Omit every picture and write out the rest of the records exactly.

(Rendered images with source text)
=== Section Start ===
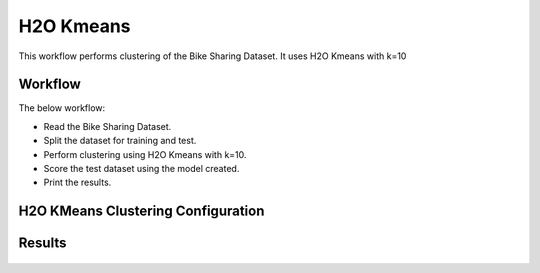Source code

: H2O Kmeans
=====================

This workflow performs clustering of the Bike Sharing Dataset. It uses H2O Kmeans with k=10
   
Workflow
-------

The below workflow:

* Read the Bike Sharing Dataset.
* Split the dataset for training and test.
* Perform clustering using H2O Kmeans with k=10.
* Score the test dataset using the model created.
* Print the results.

.. figure:: ../../../_assets/tutorials/machine-learning/H2O-Kmeans/workflow.png
   :alt: H2O Kmeans
   :width: 90%

H2O KMeans Clustering Configuration
---------------------

.. figure:: ../../../_assets/tutorials/machine-learning/H2O-Kmeans/clustering-config.png
   :alt: H2O Kmeans
   :width: 90%

Results
---------------------

.. figure:: ../../../_assets/tutorials/machine-learning/H2O-Kmeans/result.png
   :alt: H2O Kmeans
   :width: 90%
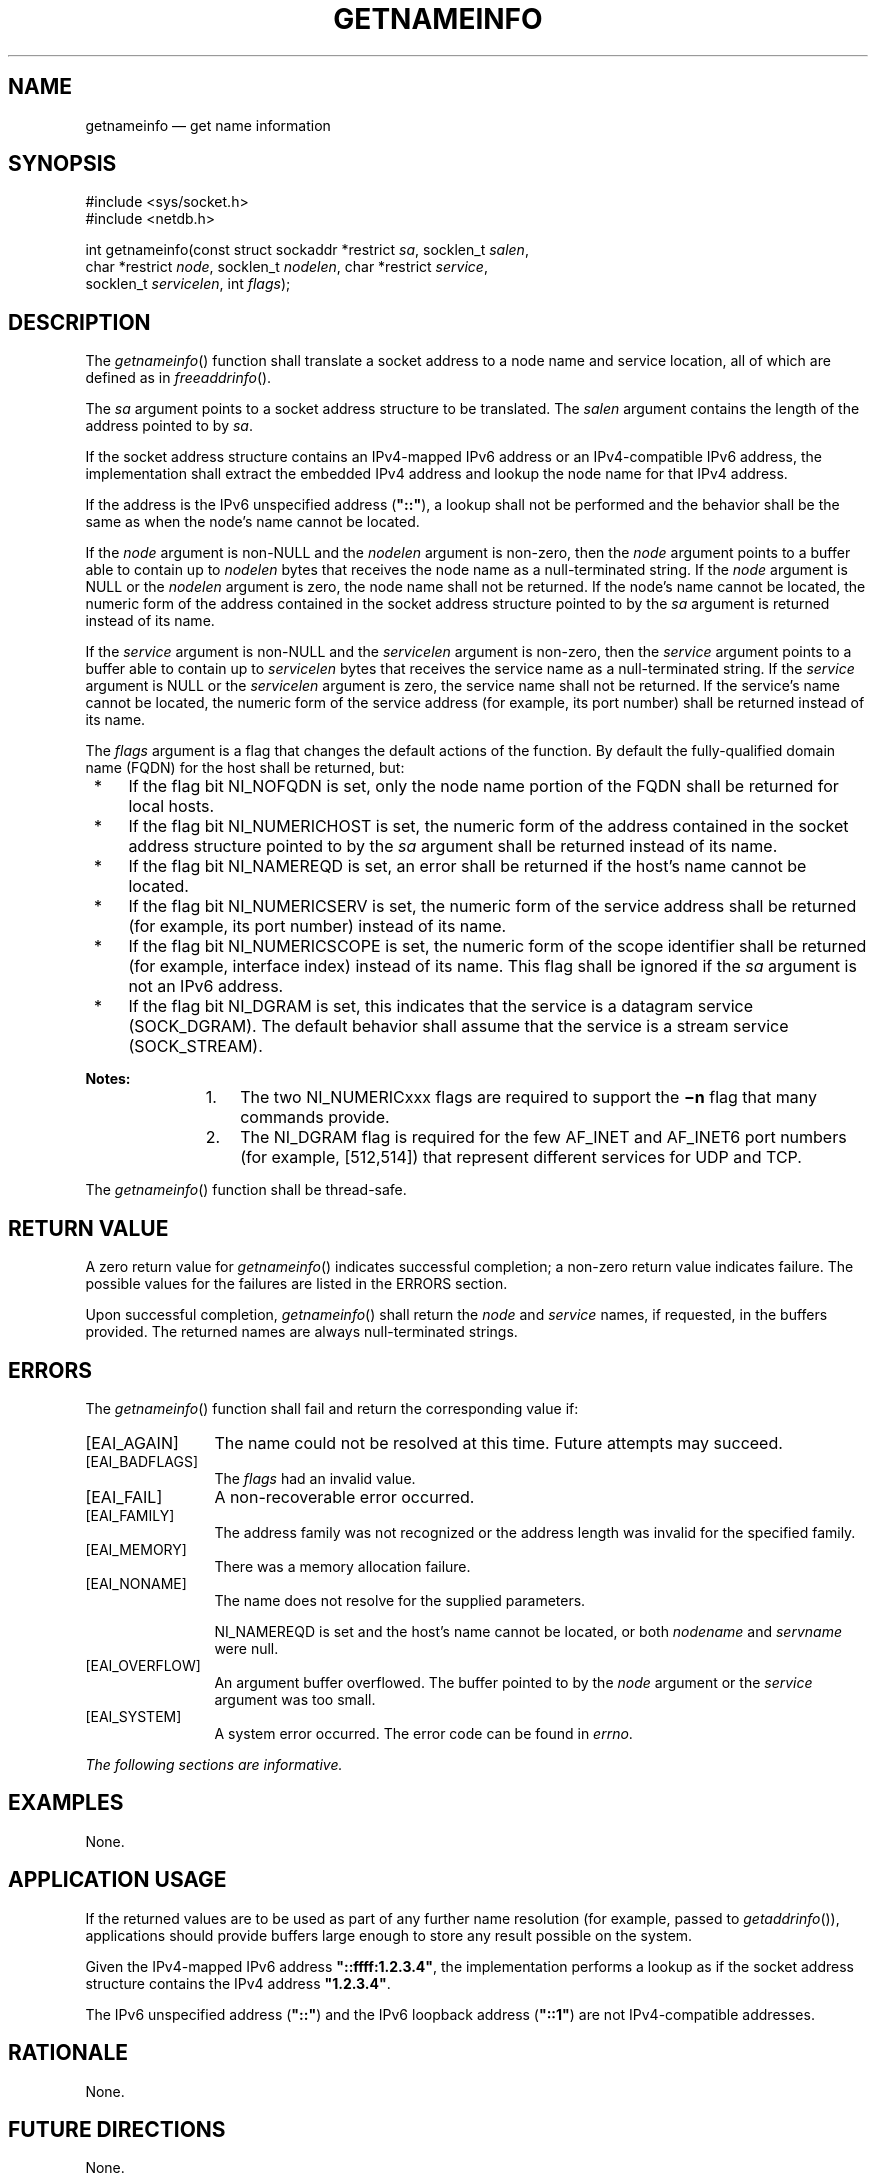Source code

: '\" et
.TH GETNAMEINFO "3" 2013 "IEEE/The Open Group" "POSIX Programmer's Manual"

.SH NAME
getnameinfo
\(em get name information
.SH SYNOPSIS
.LP
.nf
#include <sys/socket.h>
#include <netdb.h>
.P
int getnameinfo(const struct sockaddr *restrict \fIsa\fP, socklen_t \fIsalen\fP,
    char *restrict \fInode\fP, socklen_t \fInodelen\fP, char *restrict \fIservice\fP,
    socklen_t \fIservicelen\fP, int \fIflags\fP);
.fi
.SH DESCRIPTION
The
\fIgetnameinfo\fR()
function shall translate a socket address to a node name and service
location, all of which are defined as in
.IR "\fIfreeaddrinfo\fR\^(\|)".
.P
The
.IR sa
argument points to a socket address structure to be translated. The
.IR salen
argument contains the length of the address pointed to by
.IR sa .
.P
If the socket address structure contains an IPv4-mapped IPv6 address or
an IPv4-compatible IPv6 address, the implementation shall extract the
embedded IPv4 address and lookup the node name for that IPv4 address.
.P
If the address is the IPv6 unspecified address (\c
.BR \(dq::\(dq ),
a lookup shall not be performed and the behavior shall be the same as
when the node's name cannot be located.
.P
If the
.IR node
argument is non-NULL and the
.IR nodelen
argument is non-zero, then the
.IR node
argument points to a buffer able to contain up to
.IR nodelen
bytes that receives the node name as a null-terminated string. If the
.IR node
argument is NULL or the
.IR nodelen
argument is zero, the node name shall not be returned. If the node's
name cannot be located, the numeric form of the address contained
in the socket address structure pointed to by the
.IR sa
argument is returned instead of its name.
.P
If the
.IR service
argument is non-NULL and the
.IR servicelen
argument is non-zero, then the
.IR service
argument points to a buffer able to contain up to
.IR servicelen
bytes that receives the service name as a null-terminated string.
If the
.IR service
argument is NULL or the
.IR servicelen
argument is zero, the service name shall not be returned. If the
service's name cannot be located, the numeric form of the service
address (for example, its port number) shall be returned instead of
its name.
.P
The
.IR flags
argument is a flag that changes the default actions of the function. By
default the fully-qualified domain name (FQDN) for the
host shall be returned, but:
.IP " *" 4
If the flag bit NI_NOFQDN is set, only the node name portion of the
FQDN shall be returned for local hosts.
.IP " *" 4
If the flag bit NI_NUMERICHOST is set, the numeric form of the address
contained in the socket address structure pointed to by the
.IR sa
argument shall be returned instead of its name.
.IP " *" 4
If the flag bit NI_NAMEREQD is set, an error shall be returned if the
host's name cannot be located.
.IP " *" 4
If the flag bit NI_NUMERICSERV is set, the numeric form of the service
address shall be returned (for example, its port number) instead of its
name.
.IP " *" 4
If the flag bit NI_NUMERICSCOPE is set, the numeric form of the scope
identifier shall be returned (for example, interface index) instead of
its name. This flag shall be ignored if the
.IR sa
argument is not an IPv6 address.
.IP " *" 4
If the flag bit NI_DGRAM is set, this indicates that the service is a
datagram service (SOCK_DGRAM). The default behavior shall assume that
the service is a stream service (SOCK_STREAM).
.TP 10
.BR Notes:
.RS 10 
.IP " 1." 4
The two NI_NUMERICxxx flags are required to support the
.BR \(min
flag that many commands provide.
.IP " 2." 4
The NI_DGRAM flag is required for the few AF_INET and AF_INET6 port
numbers (for example, [512,514]) that represent different services for
UDP and TCP.
.RE
.P
.P
The
\fIgetnameinfo\fR()
function shall be thread-safe.
.SH "RETURN VALUE"
A zero return value for
\fIgetnameinfo\fR()
indicates successful completion; a non-zero return value indicates
failure. The possible values for the failures are listed in the
ERRORS section.
.P
Upon successful completion,
\fIgetnameinfo\fR()
shall return the
.IR node
and
.IR service
names, if requested, in the buffers provided. The returned names are
always null-terminated strings.
.SH ERRORS
The
\fIgetnameinfo\fR()
function shall fail and return the corresponding value if:
.IP [EAI_AGAIN] 12
The name could not be resolved at this time. Future attempts may
succeed.
.IP [EAI_BADFLAGS] 12
.br
The
.IR flags
had an invalid value.
.IP [EAI_FAIL] 12
A non-recoverable error occurred.
.IP [EAI_FAMILY] 12
The address family was not recognized or the address length was invalid
for the specified family.
.IP [EAI_MEMORY] 12
There was a memory allocation failure.
.IP [EAI_NONAME] 12
The name does not resolve for the supplied parameters.
.RS 12 
.P
NI_NAMEREQD is set and the host's name cannot be located, or both
.IR nodename
and
.IR servname
were null.
.RE
.IP [EAI_OVERFLOW] 12
.br
An argument buffer overflowed. The buffer pointed to by the
.IR node
argument or the
.IR service
argument was too small.
.IP [EAI_SYSTEM] 12
A system error occurred. The error code can be found in
.IR errno .
.LP
.IR "The following sections are informative."
.SH "EXAMPLES"
None.
.SH "APPLICATION USAGE"
If the returned values are to be used as part of any further name
resolution (for example, passed to
\fIgetaddrinfo\fR()),
applications should provide buffers large enough to store any result
possible on the system.
.P
Given the IPv4-mapped IPv6 address
.BR \(dq::ffff:1.2.3.4\(dq ,
the implementation performs a lookup as if the socket address structure
contains the IPv4 address
.BR \(dq1.2.3.4\(dq .
.P
The IPv6 unspecified address (\c
.BR \(dq::\(dq )
and the IPv6 loopback address (\c
.BR \(dq::1\(dq )
are not IPv4-compatible addresses.
.SH "RATIONALE"
None.
.SH "FUTURE DIRECTIONS"
None.
.SH "SEE ALSO"
.IR "\fIendservent\fR\^(\|)",
.IR "\fIfreeaddrinfo\fR\^(\|)",
.IR "\fIgai_strerror\fR\^(\|)",
.IR "\fIinet_ntop\fR\^(\|)",
.IR "\fIsocket\fR\^(\|)"
.P
The Base Definitions volume of POSIX.1\(hy2008,
.IR "\fB<netdb.h>\fP",
.IR "\fB<sys_socket.h>\fP"
.SH COPYRIGHT
Portions of this text are reprinted and reproduced in electronic form
from IEEE Std 1003.1, 2013 Edition, Standard for Information Technology
-- Portable Operating System Interface (POSIX), The Open Group Base
Specifications Issue 7, Copyright (C) 2013 by the Institute of
Electrical and Electronics Engineers, Inc and The Open Group.
(This is POSIX.1-2008 with the 2013 Technical Corrigendum 1 applied.) In the
event of any discrepancy between this version and the original IEEE and
The Open Group Standard, the original IEEE and The Open Group Standard
is the referee document. The original Standard can be obtained online at
http://www.unix.org/online.html .

Any typographical or formatting errors that appear
in this page are most likely
to have been introduced during the conversion of the source files to
man page format. To report such errors, see
https://www.kernel.org/doc/man-pages/reporting_bugs.html .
=== Section End ===
## SOLUTION FOR THIS TASK
Source code

: H2O Kmeans
=====================

This workflow performs clustering of the Bike Sharing Dataset. It uses H2O Kmeans with k=10
   
Workflow
-------

The below workflow:

* Read the Bike Sharing Dataset.
* Split the dataset for training and test.
* Perform clustering using H2O Kmeans with k=10.
* Score the test dataset using the model created.
* Print the results.

.. figure:: ../../../_assets/tutorials/machine-learning/H2O-Kmeans/workflow.png
   :alt: H2O Kmeans
   :width: 90%

H2O KMeans Clustering Configuration
---------------------

.. figure:: ../../../_assets/tutorials/machine-learning/H2O-Kmeans/clustering-config.png
   :alt: H2O Kmeans
   :width: 90%

Results
---------------------

.. figure:: ../../../_assets/tutorials/machine-learning/H2O-Kmeans/result.png
   :alt: H2O Kmeans
   :width: 90%
Source code

: '\" et
.TH GETNAMEINFO "3" 2013 "IEEE/The Open Group" "POSIX Programmer's Manual"

.SH NAME
getnameinfo
\(em get name information
.SH SYNOPSIS
.LP
.nf
#include <sys/socket.h>
#include <netdb.h>
.P
int getnameinfo(const struct sockaddr *restrict \fIsa\fP, socklen_t \fIsalen\fP,
    char *restrict \fInode\fP, socklen_t \fInodelen\fP, char *restrict \fIservice\fP,
    socklen_t \fIservicelen\fP, int \fIflags\fP);
.fi
.SH DESCRIPTION
The
\fIgetnameinfo\fR()
function shall translate a socket address to a node name and service
location, all of which are defined as in
.IR "\fIfreeaddrinfo\fR\^(\|)".
.P
The
.IR sa
argument points to a socket address structure to be translated. The
.IR salen
argument contains the length of the address pointed to by
.IR sa .
.P
If the socket address structure contains an IPv4-mapped IPv6 address or
an IPv4-compatible IPv6 address, the implementation shall extract the
embedded IPv4 address and lookup the node name for that IPv4 address.
.P
If the address is the IPv6 unspecified address (\c
.BR \(dq::\(dq ),
a lookup shall not be performed and the behavior shall be the same as
when the node's name cannot be located.
.P
If the
.IR node
argument is non-NULL and the
.IR nodelen
argument is non-zero, then the
.IR node
argument points to a buffer able to contain up to
.IR nodelen
bytes that receives the node name as a null-terminated string. If the
.IR node
argument is NULL or the
.IR nodelen
argument is zero, the node name shall not be returned. If the node's
name cannot be located, the numeric form of the address contained
in the socket address structure pointed to by the
.IR sa
argument is returned instead of its name.
.P
If the
.IR service
argument is non-NULL and the
.IR servicelen
argument is non-zero, then the
.IR service
argument points to a buffer able to contain up to
.IR servicelen
bytes that receives the service name as a null-terminated string.
If the
.IR service
argument is NULL or the
.IR servicelen
argument is zero, the service name shall not be returned. If the
service's name cannot be located, the numeric form of the service
address (for example, its port number) shall be returned instead of
its name.
.P
The
.IR flags
argument is a flag that changes the default actions of the function. By
default the fully-qualified domain name (FQDN) for the
host shall be returned, but:
.IP " *" 4
If the flag bit NI_NOFQDN is set, only the node name portion of the
FQDN shall be returned for local hosts.
.IP " *" 4
If the flag bit NI_NUMERICHOST is set, the numeric form of the address
contained in the socket address structure pointed to by the
.IR sa
argument shall be returned instead of its name.
.IP " *" 4
If the flag bit NI_NAMEREQD is set, an error shall be returned if the
host's name cannot be located.
.IP " *" 4
If the flag bit NI_NUMERICSERV is set, the numeric form of the service
address shall be returned (for example, its port number) instead of its
name.
.IP " *" 4
If the flag bit NI_NUMERICSCOPE is set, the numeric form of the scope
identifier shall be returned (for example, interface index) instead of
its name. This flag shall be ignored if the
.IR sa
argument is not an IPv6 address.
.IP " *" 4
If the flag bit NI_DGRAM is set, this indicates that the service is a
datagram service (SOCK_DGRAM). The default behavior shall assume that
the service is a stream service (SOCK_STREAM).
.TP 10
.BR Notes:
.RS 10 
.IP " 1." 4
The two NI_NUMERICxxx flags are required to support the
.BR \(min
flag that many commands provide.
.IP " 2." 4
The NI_DGRAM flag is required for the few AF_INET and AF_INET6 port
numbers (for example, [512,514]) that represent different services for
UDP and TCP.
.RE
.P
.P
The
\fIgetnameinfo\fR()
function shall be thread-safe.
.SH "RETURN VALUE"
A zero return value for
\fIgetnameinfo\fR()
indicates successful completion; a non-zero return value indicates
failure. The possible values for the failures are listed in the
ERRORS section.
.P
Upon successful completion,
\fIgetnameinfo\fR()
shall return the
.IR node
and
.IR service
names, if requested, in the buffers provided. The returned names are
always null-terminated strings.
.SH ERRORS
The
\fIgetnameinfo\fR()
function shall fail and return the corresponding value if:
.IP [EAI_AGAIN] 12
The name could not be resolved at this time. Future attempts may
succeed.
.IP [EAI_BADFLAGS] 12
.br
The
.IR flags
had an invalid value.
.IP [EAI_FAIL] 12
A non-recoverable error occurred.
.IP [EAI_FAMILY] 12
The address family was not recognized or the address length was invalid
for the specified family.
.IP [EAI_MEMORY] 12
There was a memory allocation failure.
.IP [EAI_NONAME] 12
The name does not resolve for the supplied parameters.
.RS 12 
.P
NI_NAMEREQD is set and the host's name cannot be located, or both
.IR nodename
and
.IR servname
were null.
.RE
.IP [EAI_OVERFLOW] 12
.br
An argument buffer overflowed. The buffer pointed to by the
.IR node
argument or the
.IR service
argument was too small.
.IP [EAI_SYSTEM] 12
A system error occurred. The error code can be found in
.IR errno .
.LP
.IR "The following sections are informative."
.SH "EXAMPLES"
None.
.SH "APPLICATION USAGE"
If the returned values are to be used as part of any further name
resolution (for example, passed to
\fIgetaddrinfo\fR()),
applications should provide buffers large enough to store any result
possible on the system.
.P
Given the IPv4-mapped IPv6 address
.BR \(dq::ffff:1.2.3.4\(dq ,
the implementation performs a lookup as if the socket address structure
contains the IPv4 address
.BR \(dq1.2.3.4\(dq .
.P
The IPv6 unspecified address (\c
.BR \(dq::\(dq )
and the IPv6 loopback address (\c
.BR \(dq::1\(dq )
are not IPv4-compatible addresses.
.SH "RATIONALE"
None.
.SH "FUTURE DIRECTIONS"
None.
.SH "SEE ALSO"
.IR "\fIendservent\fR\^(\|)",
.IR "\fIfreeaddrinfo\fR\^(\|)",
.IR "\fIgai_strerror\fR\^(\|)",
.IR "\fIinet_ntop\fR\^(\|)",
.IR "\fIsocket\fR\^(\|)"
.P
The Base Definitions volume of POSIX.1\(hy2008,
.IR "\fB<netdb.h>\fP",
.IR "\fB<sys_socket.h>\fP"
.SH COPYRIGHT
Portions of this text are reprinted and reproduced in electronic form
from IEEE Std 1003.1, 2013 Edition, Standard for Information Technology
-- Portable Operating System Interface (POSIX), The Open Group Base
Specifications Issue 7, Copyright (C) 2013 by the Institute of
Electrical and Electronics Engineers, Inc and The Open Group.
(This is POSIX.1-2008 with the 2013 Technical Corrigendum 1 applied.) In the
event of any discrepancy between this version and the original IEEE and
The Open Group Standard, the original IEEE and The Open Group Standard
is the referee document. The original Standard can be obtained online at
http://www.unix.org/online.html .

Any typographical or formatting errors that appear
in this page are most likely
to have been introduced during the conversion of the source files to
man page format. To report such errors, see
https://www.kernel.org/doc/man-pages/reporting_bugs.html .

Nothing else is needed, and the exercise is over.